(Data records)
==*==

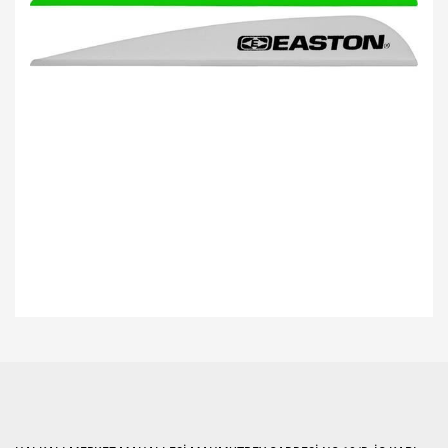
Bu ürünün fiyat bilgisi, resim, ürün açıklamalarında ve diğer konularda
yetersiz gördüğünüz noktaları öneri formunu kullanarak tarafımıza
Bu ürüne ilk yorumu siz yapın!
iletebilirsiniz.
Görüş ve önerileriniz için teşekkür ederiz.
Yorum Yaz
Ürün resmi kalitesiz, bozuk veya görüntülenemiyor.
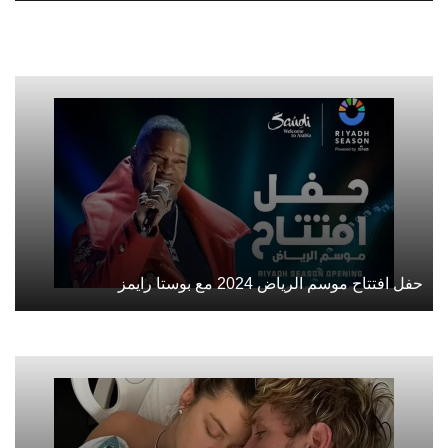
حفل افتتاح موسم الرياض 2024 مع بوستا رايمز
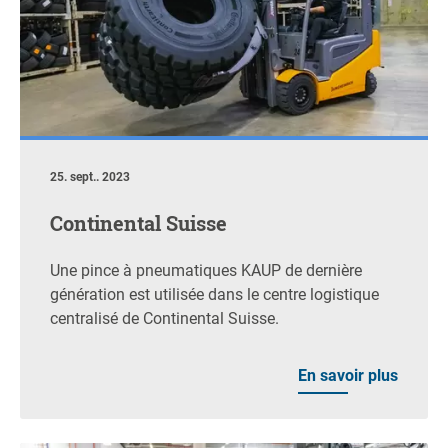
25. sept.. 2023
Continental Suisse
Une pince à pneumatiques KAUP de dernière
génération est utilisée dans le centre logistique
centralisé de Continental Suisse.
En savoir plus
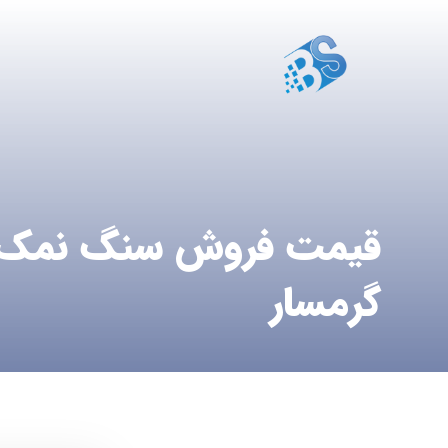
قیمت فروش سنگ نمک 
گرمسار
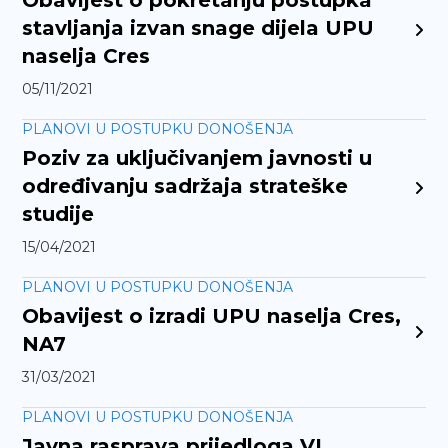
Obavijest o pokretanju postupka
stavljanja izvan snage dijela UPU
naselja Cres
05/11/2021
PLANOVI U POSTUPKU DONOŠENJA
Poziv za uključivanjem javnosti u
određivanju sadržaja strateške
studije
15/04/2021
PLANOVI U POSTUPKU DONOŠENJA
Obavijest o izradi UPU naselja Cres,
NA7
31/03/2021
PLANOVI U POSTUPKU DONOŠENJA
Javna rasprava prijedloga VI.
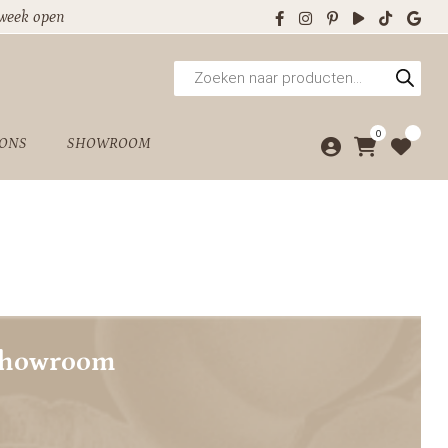
 week open
Producten
zoeken
0
 ONS
SHOWROOM
showroom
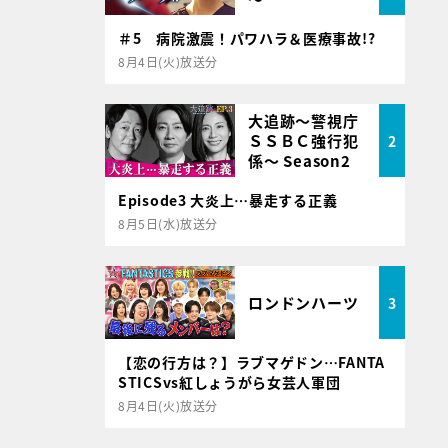
＃5 病院激震！パワハラ＆医療事故!?
8月4日(火)放送分
大追跡～警視庁
ＳＳＢＣ強行犯
2
係～ Season2
Episode3 大炎上…暴走する正義
8月5日(水)放送分
ロンドンハーツ
3
【恋の行方は？】ラブマゲドン…FANTA
STICSvs紅しょうがら女芸人軍団
8月4日(火)放送分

==*==

● Assignment
Reproduce the text lines of every item above, word for word and in the same order, and leave the pictures out.

● Solution
Bu ürünün fiyat bilgisi, resim, ürün açıklamalarında ve diğer konularda
yetersiz gördüğünüz noktaları öneri formunu kullanarak tarafımıza
Bu ürüne ilk yorumu siz yapın!
iletebilirsiniz.
Görüş ve önerileriniz için teşekkür ederiz.
Yorum Yaz
Ürün resmi kalitesiz, bozuk veya görüntülenemiyor.
حفل افتتاح موسم الرياض 2024 مع بوستا رايمز
25. sept.. 2023
Continental Suisse
Une pince à pneumatiques KAUP de dernière
génération est utilisée dans le centre logistique
centralisé de Continental Suisse.
En savoir plus
قیمت فروش سنگ نمک 
گرمسار
Obavijest o pokretanju postupka
stavljanja izvan snage dijela UPU
naselja Cres
05/11/2021
PLANOVI U POSTUPKU DONOŠENJA
Poziv za uključivanjem javnosti u
određivanju sadržaja strateške
studije
15/04/2021
PLANOVI U POSTUPKU DONOŠENJA
Obavijest o izradi UPU naselja Cres,
NA7
31/03/2021
PLANOVI U POSTUPKU DONOŠENJA
Javna rasprava prijedloga VI.
 week open
Producten
zoeken
0
 ONS
SHOWROOM
showroom
＃5 病院激震！パワハラ＆医療事故!?
8月4日(火)放送分
大追跡～警視庁
ＳＳＢＣ強行犯
2
係～ Season2
Episode3 大炎上…暴走する正義
8月5日(水)放送分
ロンドンハーツ
3
【恋の行方は？】ラブマゲドン…FANTA
STICSvs紅しょうがら女芸人軍団
8月4日(火)放送分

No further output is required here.